SOURCE RECORDS START
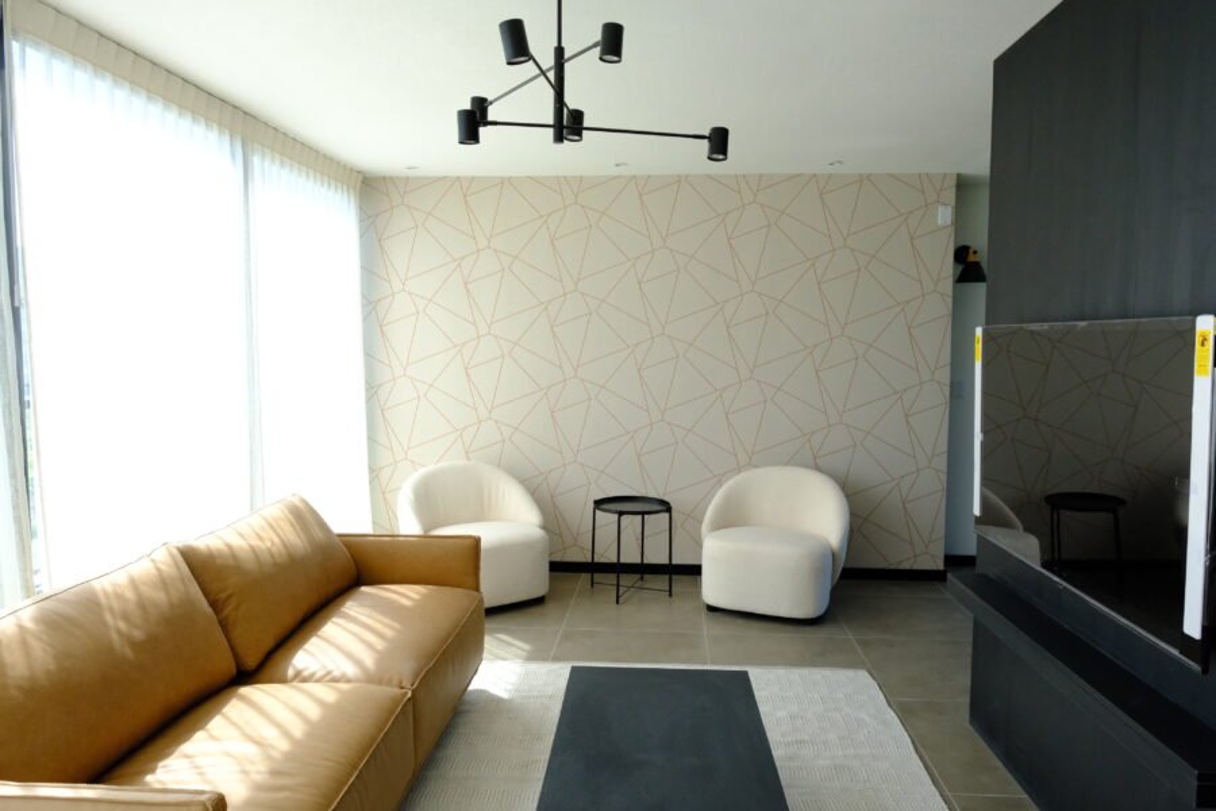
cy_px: 406
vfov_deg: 53.1
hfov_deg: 73.7
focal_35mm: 24
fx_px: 811
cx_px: 608
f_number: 6.4
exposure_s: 1/1000
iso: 2500
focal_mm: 16
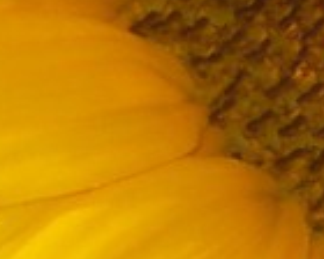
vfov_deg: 1.7
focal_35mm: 919
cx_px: 724
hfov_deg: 2.1
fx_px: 8812
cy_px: -69
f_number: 6.7
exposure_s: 1/500
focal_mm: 20
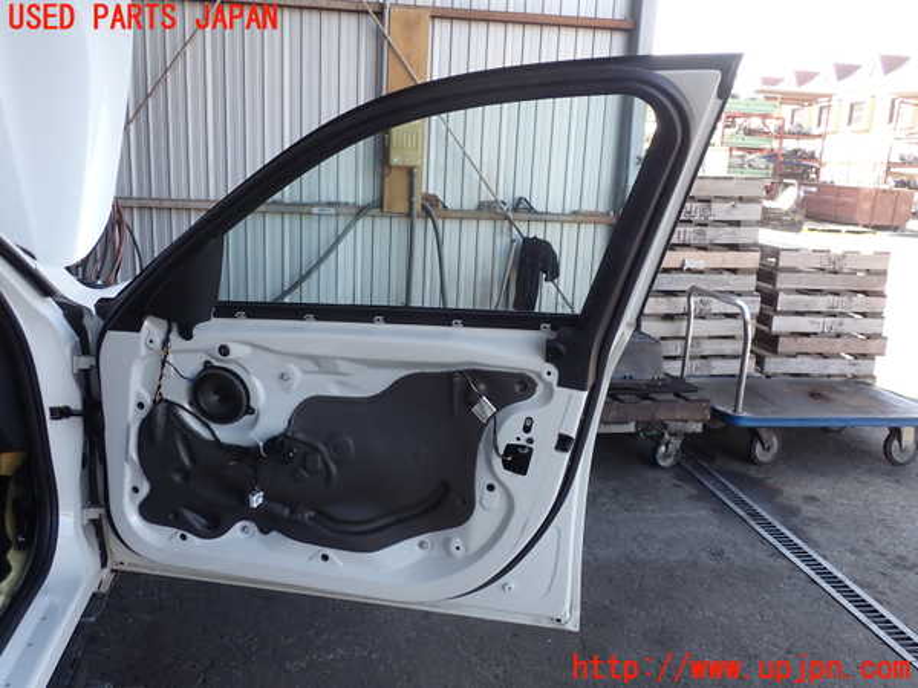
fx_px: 796
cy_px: 344
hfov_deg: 60.0
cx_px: 459
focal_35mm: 30
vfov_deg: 46.8
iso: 100
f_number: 3.2
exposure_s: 1/100
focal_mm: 5.4
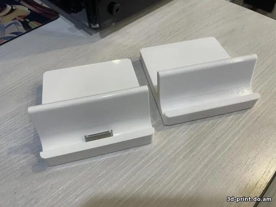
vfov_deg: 53.1
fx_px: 207
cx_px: 138
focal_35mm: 26
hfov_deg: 67.3
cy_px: 104
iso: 64
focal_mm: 4.2
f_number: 1.6
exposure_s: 1/50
SOURCE RECORDS END
■ **WHAT YOU SHOULD DO**: Keep the pictures out while you retype all of the data above exactly as it appears.

■ **RESULT OF THIS EXERCISE**:
cy_px: 406
vfov_deg: 53.1
hfov_deg: 73.7
focal_35mm: 24
fx_px: 811
cx_px: 608
f_number: 6.4
exposure_s: 1/1000
iso: 2500
focal_mm: 16
vfov_deg: 1.7
focal_35mm: 919
cx_px: 724
hfov_deg: 2.1
fx_px: 8812
cy_px: -69
f_number: 6.7
exposure_s: 1/500
focal_mm: 20
fx_px: 796
cy_px: 344
hfov_deg: 60.0
cx_px: 459
focal_35mm: 30
vfov_deg: 46.8
iso: 100
f_number: 3.2
exposure_s: 1/100
focal_mm: 5.4
vfov_deg: 53.1
fx_px: 207
cx_px: 138
focal_35mm: 26
hfov_deg: 67.3
cy_px: 104
iso: 64
focal_mm: 4.2
f_number: 1.6
exposure_s: 1/50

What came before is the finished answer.